Quise contar las veces que te he perdido, y he llegado a la conclusión de que no hay sistemas para calcularlo. Es que me he dado cuenta de tu naturaleza furtiva, y encontré una mordaza con todos tus nombres en ella que hace juego con la mía.
Así, no puedo hacer un recuento de extravíos porque nunca he sabido si realmente te tenía.
Vinieron a saludar por supuesto, esas partidas de ajedrez contra el miedo; aquellas veces que me sentí diminuto y esas otras en que en efecto lo era. Incluso una donde, modestia aparte, yo era más grande.
Recordé algunas veces en que yo no pude darte lo que tú querías. Otras veces en que tú preferiste ser de y con alguien más, o ser sólo tuya. Días en que tu vida estuvo demasiado llena como para contenerme a mí también.
Ocasiones en que llegué tarde y tú ya te habías ido.
Desencuentros. Ausencias. Silencios empecinados. Palabras inertes.
Momentos larguísimos en que nos llamamos y nunca nos escuchamos de verdad.

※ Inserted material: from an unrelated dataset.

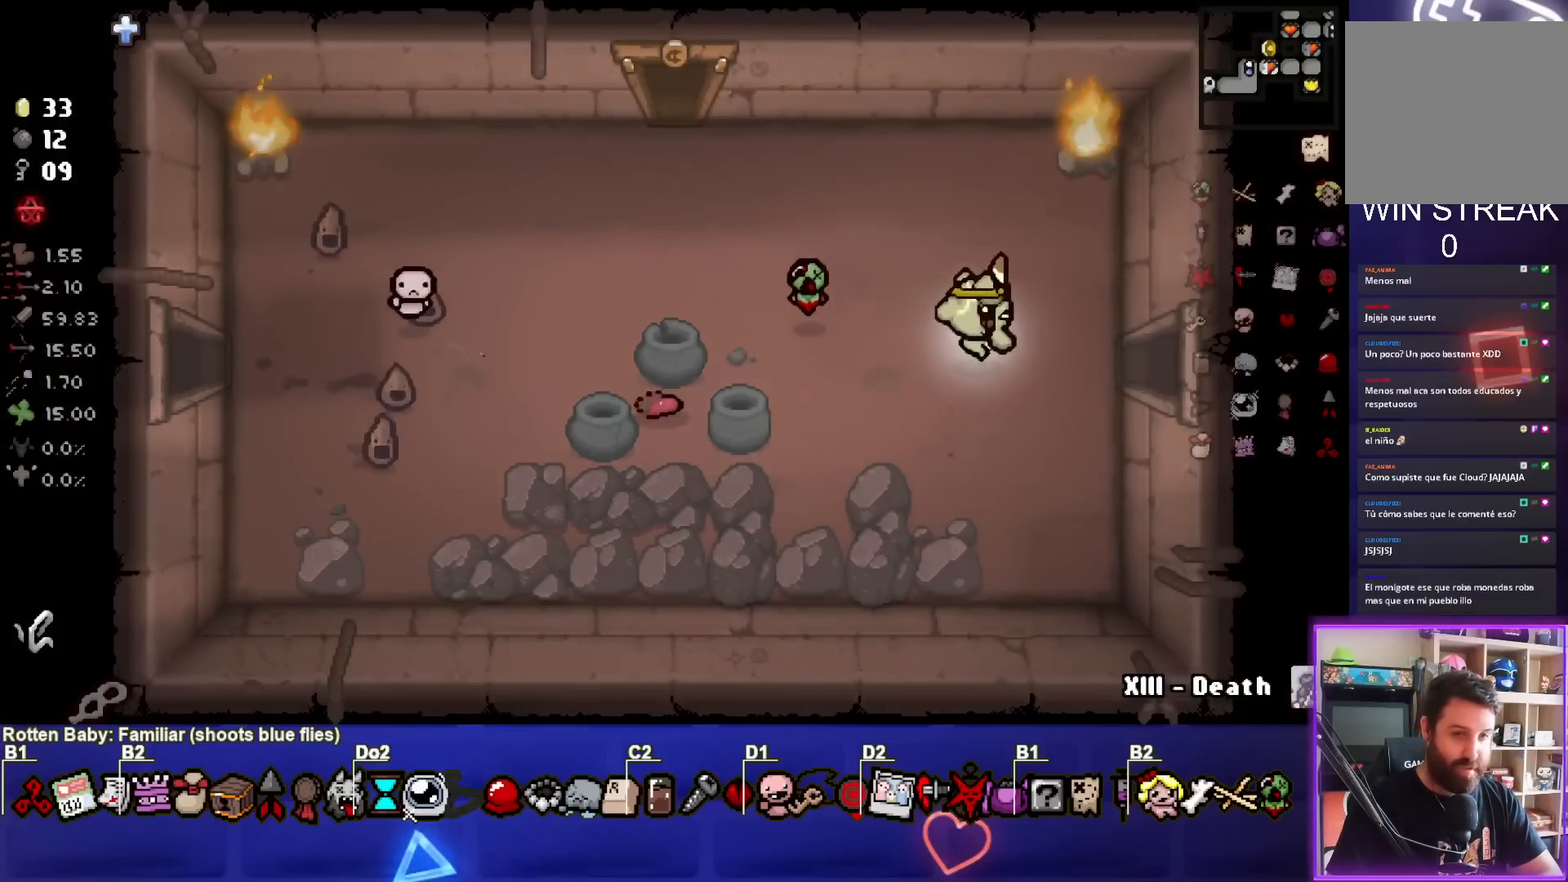
{"buttons": [], "left_stick": "center", "events": [[400, "left_stick", "center"]]}
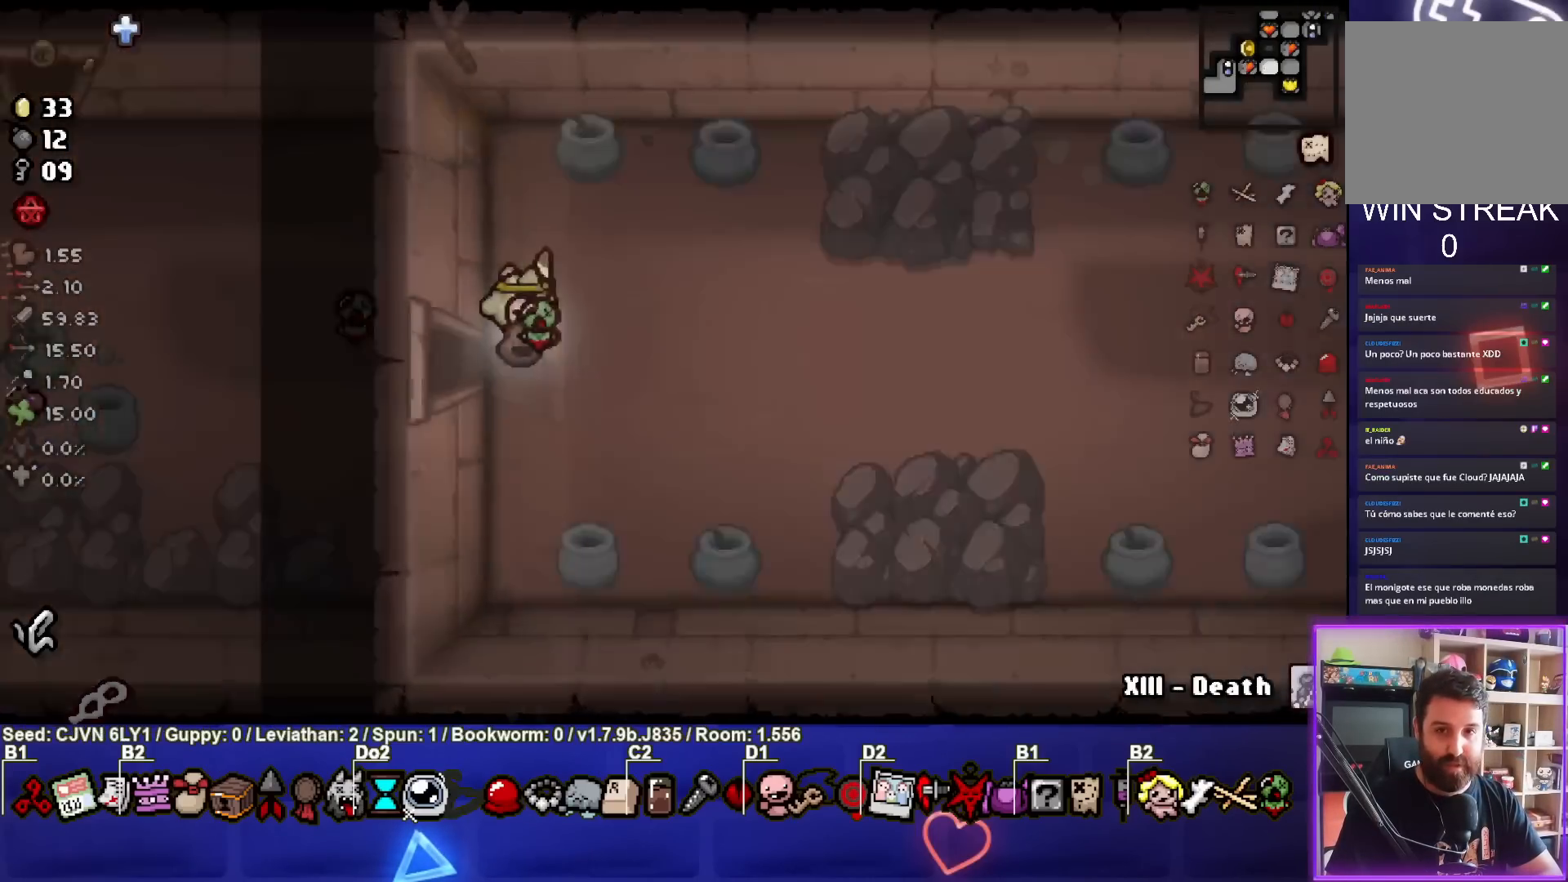
{"buttons": [], "left_stick": "right", "events": [[200, "left_stick", "right"]]}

Para serte brutalmente honesto, ojalá pudieras ver que cualquier otro ya se habría rendido y decidido a irse. Bueno, continuando con eso de la honestidad, yo no soy cualquiera. La mayoría de las veces me has enseñado a guardar silencio para después sentarte ahí, altiva y hermosa, y modesta e incrédula, y a veces francamente desdeñosa, esperando mi voz, impaciente. Con una o dos excepciones sin embargo, siempre silenciosa. ¿Y dónde está tu voz, me pregunto?
Y como he de prescindir de ultimátums y reproches y chantajes sentimentales, que a mí tampoco me gustan, sólo puedo pensar en contar las veces que te he perdido.
Ojalá algún día pueda contarte el día que te encontré.
Afuera la luz nueva, que quema y enceguece, que atosiga, que sofoca. Mientras siento las sombras viejas regresar al interior.
Porque mi voz se perdió en el camino y no llegó a tus oídos que ya se van de nuevo.